Bien que son nom soit aujourd’hui moins connu que ceux de certains de ses contemporains, Synave évolue dans un milieu artistique influent, aux côtés de peintres renommés. Son travail partage des affinités stylistiques avec :
Henri Gervex (1852–1929), célèbre pour ses scènes intérieures bourgeoises, où l’attention aux détails et à l’atmosphère sociale rappelle l’approche de Synave.
Paul César Helleu (1859–1927), dont les portraits lumineux de femmes de la haute société capturent une grâce et une élégance similaires à celles de Synave.
Jacques-Émile Blanche (1861–1942), qui, comme Synave, mêle touche délicate et profondeur psychologique dans ses portraits, bien que Blanche s’intéresse davantage aux figures intellectuelles et artistiques.
L’influence de Pierre-Auguste Renoir (1841–1919) est également perceptible, en particulier dans le traitement des jeunes sujets aux tons de peau lumineux et aux drapés fluides. Toutefois, contrairement à Renoir, qui laisse souvent ses arrière-plans se dissoudre dans un flou impressionniste, Synave conserve une structure décorative bien définie, s’inscrivant ainsi davantage dans la lignée d’Albert Besnard (1849–1934)

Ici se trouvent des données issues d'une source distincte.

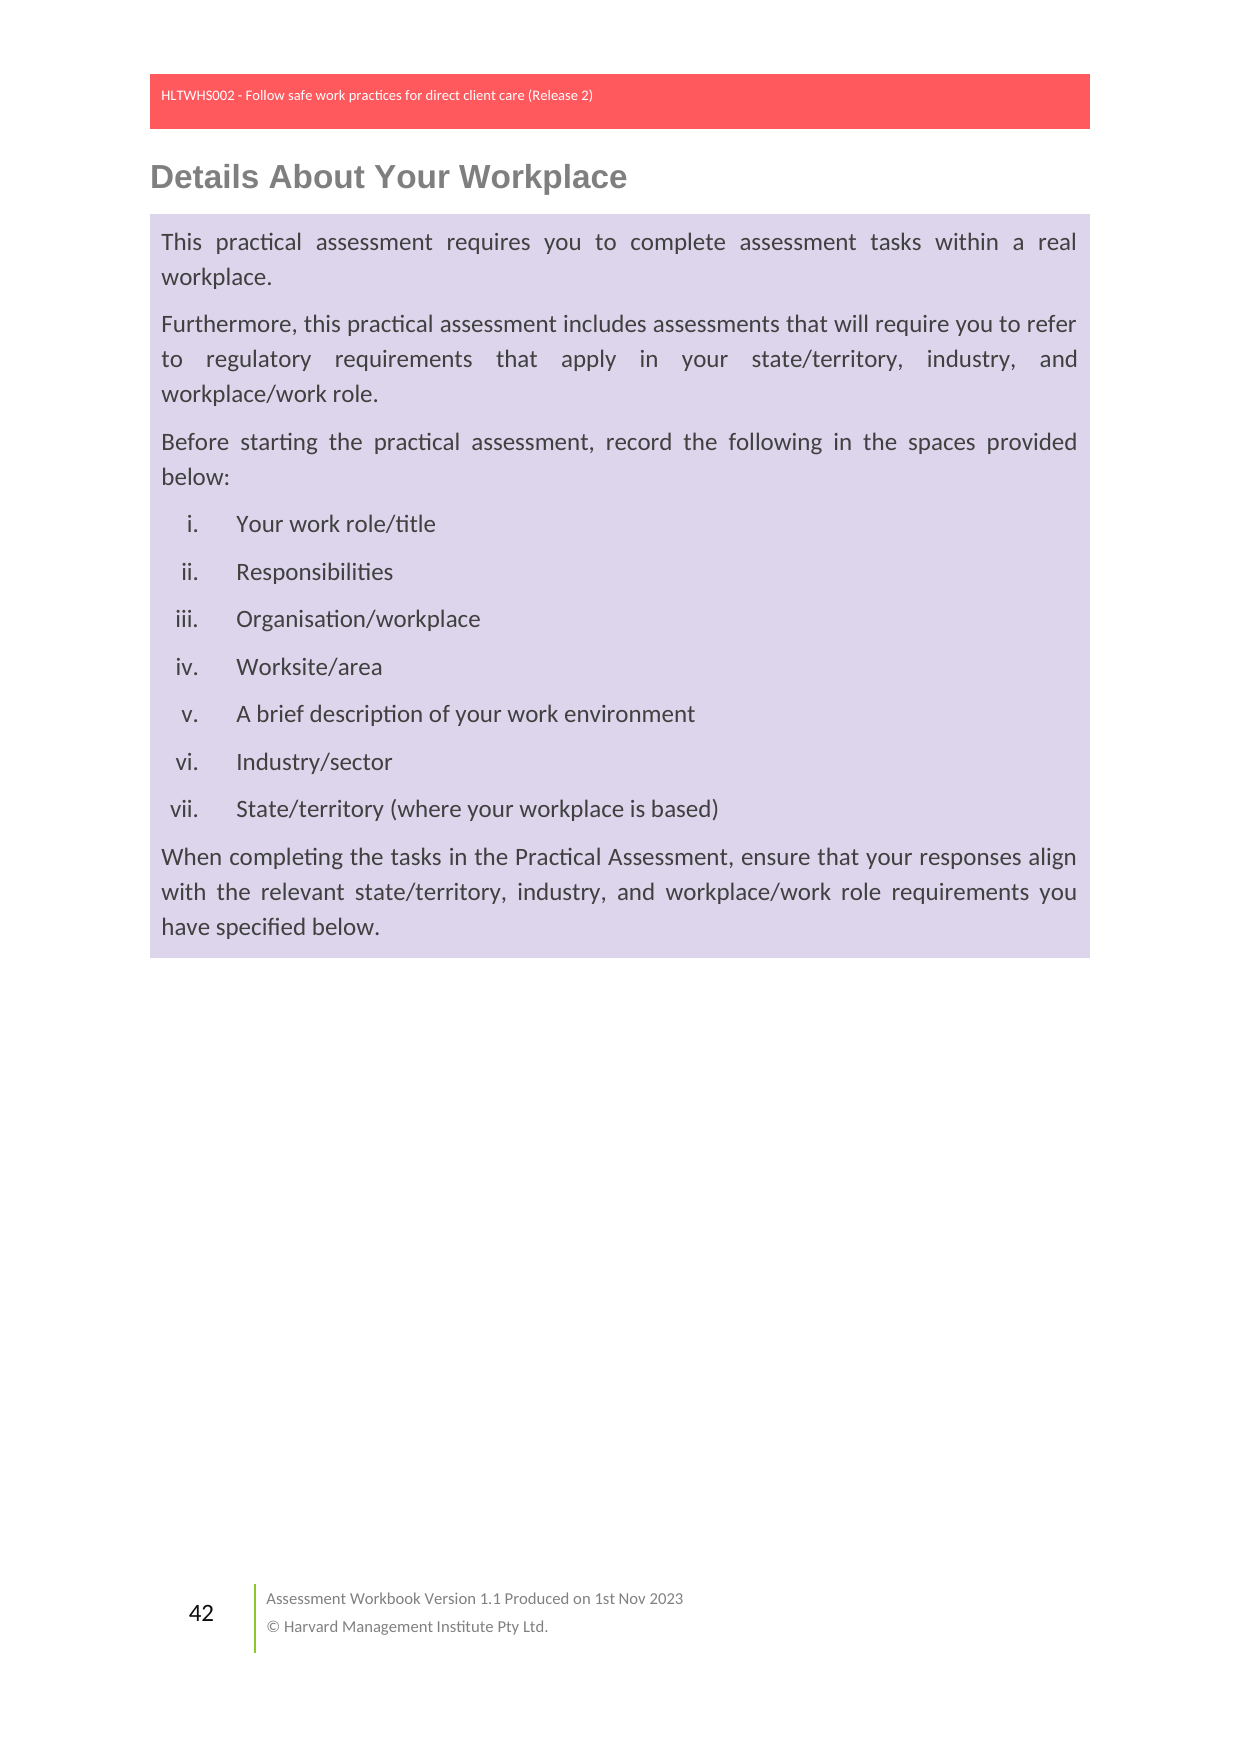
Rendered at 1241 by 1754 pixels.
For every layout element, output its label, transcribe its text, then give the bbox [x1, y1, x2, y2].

Si Tancrède Synave n’a pas acquis la notoriété internationale de Blanche ou Helleu, son œuvre demeure un témoignage précieux de la sensibilité artistique de la Belle Époque. Ses tableaux sont de véritables harmonies entre réalisme et ornementation, immortalisant un monde d’élégance, de beauté et d’introspection silencieuse.